It’s every organizations worst nightmare: Your business has been hacked by someone that has accessed, stolen or otherwise compromised your sensitive or confidential data. And often, by the time you discover it, the breach is well underway: US companies take an average of 84 days to detect a breach according to recent studies. So what do you do? Well, it turns out that knowing what not to do is just as important as knowing what you should do —because, even with the best of intentions, your team could accidentally make the situation much worse. Here’s what to avoid in the event of a cyberattack.
Don’t panic!
Step back, take a deep breath, and evaluate the situation. Present management with as much information as you have about the breach and discuss the next steps that need to be taken.

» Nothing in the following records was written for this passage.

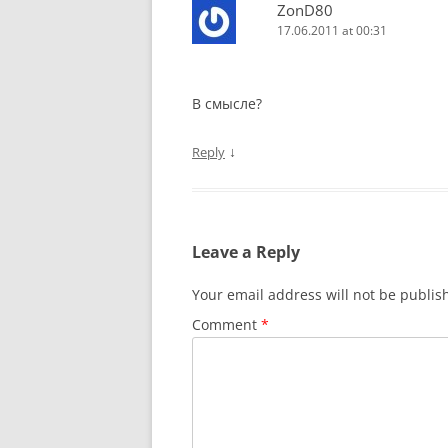
ZonD80
17.06.2011 at 00:31
В смысле?
↓
Reply
Leave a Reply
Your email address will not be publis
Comment
*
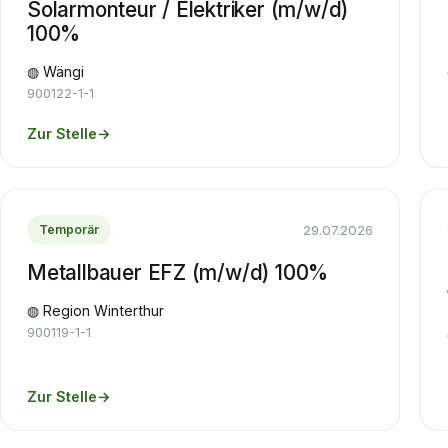
Solarmonteur / Elektriker (m/w/d)
100%
◍ Wängi
900122-1-1
Zur Stelle
→
29.07.2026
Temporär
Metallbauer EFZ (m/w/d) 100%
◍ Region Winterthur
900119-1-1
Zur Stelle
→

Don’t react without a plan.
OK, everyone is probably ready to freak out, and they want to start fixing everything they can get their hands on as fast as possible. It’s critical that there is a plan in place to address this kind of issue beforehand. Avoid the knee-jerk reaction of running around trying to fix everything at once. Refer to your emergency plan and procedures that map out who is responsible for what, and make sure they document every action they take as they go along. There should also be a Security Manager in place to lead the remediation and recovery process. Whatever you do, don’t try to cover this event up and fix it yourself!
Don’t hesitate to hire an external cybersecurity team.
There are cybersecurity teams that specialize in fixing problems like this. Many times they can resolve issues like this much faster than your own staff. Some SMBs don’t hire external security services because “it’s not in the budget”. But if a breach is so bad that your business could go under, it’s worth the investment. Interview and select a cybersecurity vendor before a breach happens so you can have one in the wings in the event of an emergency.
Don’t try to hide the event.
It might be tempting to only share data breach information with upper management or with staff on a need-to-know basis. But the entire company should be informed, as well as vendors and customers who might be affected as well. That said, they may have a lot of questions that will take up a lot of your time, so don’t say anything until your mitigation plan is already mapped out and underway.
Don’t sugarcoat the situation.
Be honest about what happened. Transparency is key. If confidential or client information has been compromised, proactively contact key vendors and customers. It’s better that they hear about it from you than through the rumor mill or, worse yet, the media. Be sure to arm your customer service and sales teams with enough information to keep a consistent and honest message about the situation so that they can better communicate with your customers (and you won’t lose them in the long run).
Don’t rush.
Your team might be working around the clock on the problem and they may be tempted to knock out and close tickets quickly because it looks like you’re making progress but every fix needs to be checked and double-checked after a breach, even if it slows things down. When people rush, the risk of mistakes goes up dramatically and the last thing you need is more problems
Don’t neglect your cybersecurity regulatory obligations.
Every state has different security breach notification laws, so no matter where you’re located, chances are good that you will have to report a breach to the authorities. Skipping this step could result in fines or worse. If you’re an organization regulated by HIPAA rules, it’s important to follow those rules closely to avoid harsh penalties. If you’re unsure of your reporting responsibilities, engage a compliance specialist immediately.
Don’t forget to conduct the post-mortem review.
You’ve put everything back in order and the crisis seems to be over. It’s not time to go back to business as usual yet. At the end of the remediation process, it’s important to learn from your mistakes and improve security going forward. It’s important to learn from our mistakes and the review process could reveal ways to avoid a breach happening again. This could involve investing in additional cybersecurity products or software, and restructuring your IT to increase protection for your most sensitive information or simply improving employee training.
Don’t forget to train your employees.
Employees are the weakest link in cybersecurity breaches. 90% of all data breaches can be traced back to an employee doing something they shouldn’t have done. Once things have settled down, implement (or revise) your all-staff cybersecurity training with the knowledge you’ve gained from this breach.